Text for analysis Block Start
Yeah, I used to get all huffy about Daylight Savings Time. Who is my government to tell me that I need to set my clock forward an hour? I mean, maybe I was gonna cure cancer during that extra hour. Or maybe rewatch this week's episode of 60 Minutes. It's just all, you know, inconvenient, and stuff. And in this hectic world, it’s hard to get behind an idea that’s going to cost you an hour of sleep. But it is a fact that the days get longer and it’s a pretty cool idea to move the clock ahead so we don’t just sleep through that extra daylight. Maybe I’m getting less cynical in my old age but I don’t really have a problem with Daylight Savings Time any more.
I do know that introducing the concept of DST today would never happen. “My esteemed colleague from New York thinks we should wave a magic wand every six months and (wiggling fingers mysteriously) moooove tiiiiiime.” (Condescending laughter from the other Congressmen.) “Clearly my colleague has been watching too much TV like the ‘Lost Anatomy’ and ‘Desperate Heroes’.” DST is one of those “ask what you can do for your country” ideas that don’t translate to votes these days.
There are many who argue that this concept is antiquated and was just some agrarian idea to get the harvests in on time or save electricity during the war. Which war? You know, the one where they needed all the electricity. I bet if that Leno fella did one of his walk-around-the-city-with-a-microphone deals, most people would say that DST was invented by Benjamin Franklin. Except for that one clueless guy who would probably guess that it was Clay Aiken or maybe Gandalf. According to the factually infallible Wikipedia, it was actually William Willet, an outdoorsy type who thought people were wasting daylight. Well, mission semi-accomplished Mr. Willet. Today I read the paper, went to church, went out to lunch with the family, and then napped until it was dark. You got me up early. You tried your best.
Text for analysis Block End
Records Block Start
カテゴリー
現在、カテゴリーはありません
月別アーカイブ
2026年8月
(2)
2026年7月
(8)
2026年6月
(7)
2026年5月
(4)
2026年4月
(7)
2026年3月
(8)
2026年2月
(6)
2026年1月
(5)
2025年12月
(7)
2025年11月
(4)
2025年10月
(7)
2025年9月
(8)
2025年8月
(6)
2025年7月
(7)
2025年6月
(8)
Records Block End
* Required actions
• a. In the text about Daylight Savings Time, who does Wikipedia credit with actually inventing DST?
• b. Return the stretch of the text about Daylight Savings Time from "There are many" through "tried your best.".

* Responses by task
• a. William Willet, an outdoorsy type who thought people were wasting daylight.

• b.
There are many who argue that this concept is antiquated and was just some agrarian idea to get the harvests in on time or save electricity during the war. Which war? You know, the one where they needed all the electricity. I bet if that Leno fella did one of his walk-around-the-city-with-a-microphone deals, most people would say that DST was invented by Benjamin Franklin. Except for that one clueless guy who would probably guess that it was Clay Aiken or maybe Gandalf. According to the factually infallible Wikipedia, it was actually William Willet, an outdoorsy type who thought people were wasting daylight. Well, mission semi-accomplished Mr. Willet. Today I read the paper, went to church, went out to lunch with the family, and then napped until it was dark. You got me up early. You tried your best.